Energy prices push up Japan’s core inflation

According to CNBC, Japan’s core inflation rate excluding fresh food in March rose to 1.8% year over year, up from 1.6% in February. This is the first time the figure has accelerated in five months; the main reason is that the conflict in the Middle East has driven up energy prices. However, inflation excluding energy and food edged down slightly to 2.4%. Based on a Bank of Japan survey, more than 80% of respondents expect prices to rise in the future. BofA analysis said the impact of energy prices will be more pronounced in the summer, further boosting inflation expectations.

Should it raise rates? The Bank of Japan’s monetary policy faces a dilemma

With inflation heating up and the yen depreciating, the market expects the Bank of Japan to keep the benchmark interest rate at 0.75% at its April meeting. Citi believes that, given uncertainty in the Middle East situation, this decision will keep policy on hold, but the policy guidance may lean hawkish. Overnight index swap rates show that the probability of a rate hike in April has plummeted from 73% to 5%. In addition, rumors suggest the Bank of Japan will revise down its 2026 fiscal year economic growth forecast and raise its inflation expectations, highlighting the complexity of the macroeconomic environment.

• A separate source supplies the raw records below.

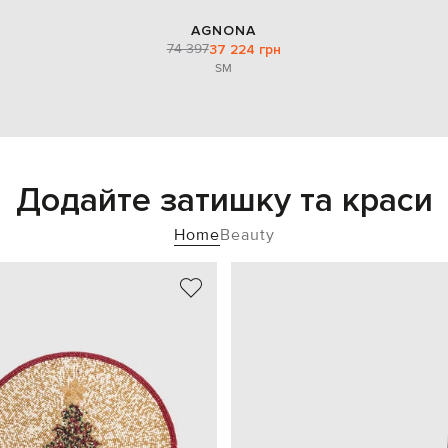
AGNONA
74 397
37 224 грн
S
M
Додайте затишку та краси
Home
Beauty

The yen is weak; the finance minister vows to stand guard on intervention

In recent weeks, the yen has been hovering around the 160 level, prompting Japan’s Ministry of Finance to step up warnings about carry trades and speculative behavior. Finance Minister Kayama Sayuki said she has maintained close contact with the U.S. Treasury and has sufficient discretion to carry out potential currency market interventions. Although a weaker yen helps large exporters boost profits, it also raises import costs and weakens the purchasing power of ordinary households. If the Bank of Japan does not signal a near-term interest rate increase, the yen will face greater downside pressure, increasing the likelihood of official real intervention.

Last week, Kayama held a bilateral meeting in Washington with U.S. Treasury Secretary Bessent and said she is prepared to take bold action to support the yen. According to Bloomberg, in 2024 Japan used about $100 billion to intervene to support exchange rates. If Japan can receive assistance from the United States, the intervention actions would be more effective. Kayama did not give a direct response to whether she would again sell U.S. Treasuries to raise funds, but stressed that Japan remains the largest holder of U.S. Treasuries.